Simon et Garfunkel sont deux amis d'enfance. Ils grandissent à une centaine de mètres l'un de l'autre dans le qartier de Forest Hills, situé dans le district du Queens à New York. Ils fréquentent la même école où, à l'âge de onze ans, ils interprètent pour la première fois les chansons du dessin animé de Disney Alice au pays des merveilles. Dans le garage de la maison des parents d'Art Garfunkel, ils s'exercent avec beaucoup d'application sur les airs de doo-wop qu'ils entendent sur les stations de musique noire. Les parents leur laissent aussi l'usage d'une paire de magnétophone à bandes avec lesquels ils parviennent à réaliser artisanalement des parties d'harmonies à quatre voix. Ils composent leur première chanson, « The Girl For Me », en 1955. La découverte du rock'n' roll sert de détonateur à leurs débuts semi-professionnels. La maquette d'une chanson enregistrée en 1957, alors qu'ils n'ont que 15 ans, « Hey Schoolgirl », un pastiche des Everly Brothers, est remarquée par un certain Sid Prosen qui lance le titre avec succès sous sa marque confidentielle Big Records. Sous le nom de Tom & Jerry , ils se produisent à l'mission télévisée très suivie « American Bandstand », de Dick Clark. Grâce à ce passage, la chanson monte au n°49 du Billboard en 1958. Malheureusement, les trois 45 tours suivants ne donnent rien et les deux lycéens poursuivent leurs études, Simon en littérature et en droit au Queens College Carole King, tente de placer des chansons au Brill Building, la grande « usine à tubes » new-yorkaise. Il enregistre plusieurs 45 tours dont, sous le nom de Tico And The Triumphs, « Motorcycle » (1962) et, sous celui de Jerry Landis, « Lone Teen-Ranger » (1963), mais gagne surtout sa vie en chantant pour des maquettes de démonstration destinées à des maisons d'édition musicale. Garfunkel publiera, quant à lui, deux 45 tours sous le nom d'Artie Garr.

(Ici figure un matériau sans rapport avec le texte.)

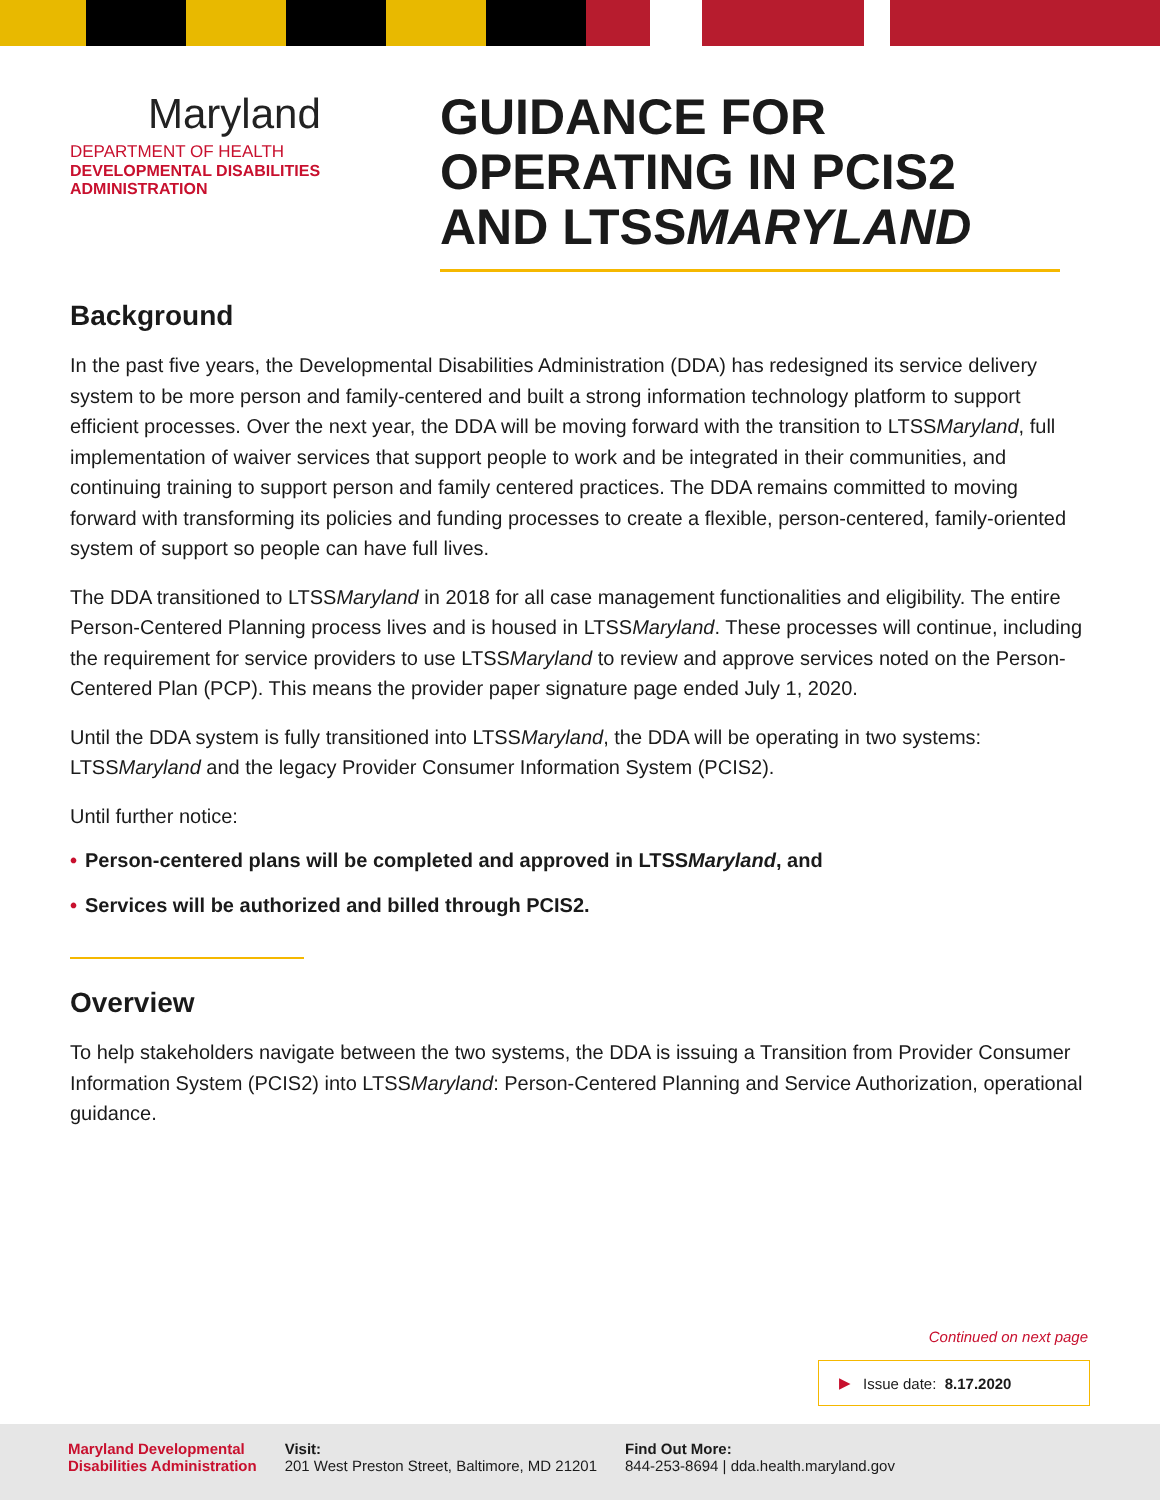Maryland
DEPARTMENT OF HEALTH
DEVELOPMENTAL DISABILITIES
ADMINISTRATION
GUIDANCE FOR OPERATING IN PCIS2 AND LTSSMARYLAND
Background
In the past five years, the Developmental Disabilities Administration (DDA) has redesigned its service delivery system to be more person and family-centered and built a strong information technology platform to support efficient processes. Over the next year, the DDA will be moving forward with the transition to LTSSMaryland, full implementation of waiver services that support people to work and be integrated in their communities, and continuing training to support person and family centered practices. The DDA remains committed to moving forward with transforming its policies and funding processes to create a flexible, person-centered, family-oriented system of support so people can have full lives.
The DDA transitioned to LTSSMaryland in 2018 for all case management functionalities and eligibility. The entire Person-Centered Planning process lives and is housed in LTSSMaryland. These processes will continue, including the requirement for service providers to use LTSSMaryland to review and approve services noted on the Person-Centered Plan (PCP). This means the provider paper signature page ended July 1, 2020.
Until the DDA system is fully transitioned into LTSSMaryland, the DDA will be operating in two systems: LTSSMaryland and the legacy Provider Consumer Information System (PCIS2).
Until further notice:
• Person-centered plans will be completed and approved in LTSSMaryland, and
• Services will be authorized and billed through PCIS2.
Overview
To help stakeholders navigate between the two systems, the DDA is issuing a Transition from Provider Consumer Information System (PCIS2) into LTSSMaryland: Person-Centered Planning and Service Authorization, operational guidance.
Continued on next page
▶ Issue date: 8.17.2020
Maryland Developmental
Disabilities Administration
Visit:
201 West Preston Street, Baltimore, MD 21201
Find Out More:
844-253-8694 | dda.health.maryland.gov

Au début des années 60, une révolution se produit à New York dans le quartier étudiant de Greenwich Village : la chanson folk engagée, se réclamant de l'exemple du troubadour et militant socialiste Woody Guthrie, se cristallise autour des figures de Bob Dylan et Joan Baez. Ce mouvement inspire à Paul Simon de nouvelles compositions, dont « Bleecker Street », une sorte d'ode aux poètes et aux cafés du Village. « Bob Dylan a été le premier à écrire sur la vie et le monde, avec intelligence et une maîtrise du langage. C'est lui qui m'a encouragé à m'y mettre sérieusement », dira Simon. De son côté, Garfunkel a fait le même chemin. Simon travaille alors comme représentant pour une maison d'édition musicale et, dans ce cadre, obtient un rendez-vous avec Tom Wilson, producteur affilié à Columbia. Il en profite pour présenter ses propres chansons, qu'il interprète avec son ami Garfunkel. Une audition est arrangée en mars 1964 : le duo chante « Bleecker Street » et le futur classique « The Sound of Silence ». La prise est assurée par l'ingénieur du son Roy Halee, qui restera le collaborateur privilégié du duo durant toute sa carrière. Les titres de ce qui constituera le premier album de Simon & Garfunkel, Wednesday Mornin 3 A.M. (1964), sont enregistrés le même mois en quelques séances. Un sous-titre accompagnera l'album : New Exciting Sounds in the Folk Tradition. Tout l'apport unique de Simon & Garfunkel y est déjà présent : quoiqu'inscrit dans le courant folk et militant, le duo privilégie la séduction des mélodies et la douceur des voix, venues d'un indéracinable amour du chant. Que ce soit la reprise de Bob Dylan, « The Times They Are a Changin' », ou une composition originale de Simon comme « He Was My Brother » (consacrée à son camarade du Queens College Andrew Goodman, un militant pour le mouvement des droits civiques assassiné par des membres du Ku Klux Klan dans le Mississippi en 1964), chaque chanson est abordée comme une pure mélodie. Le toucher de guitare de Simon, tout en arpèges, a la délicatesse du luth, et les voix de séraphins des deux chanteurs, qui s'élancent même dans un motet comme « Benedictus », semblent toujours célébrer l'amour courtois.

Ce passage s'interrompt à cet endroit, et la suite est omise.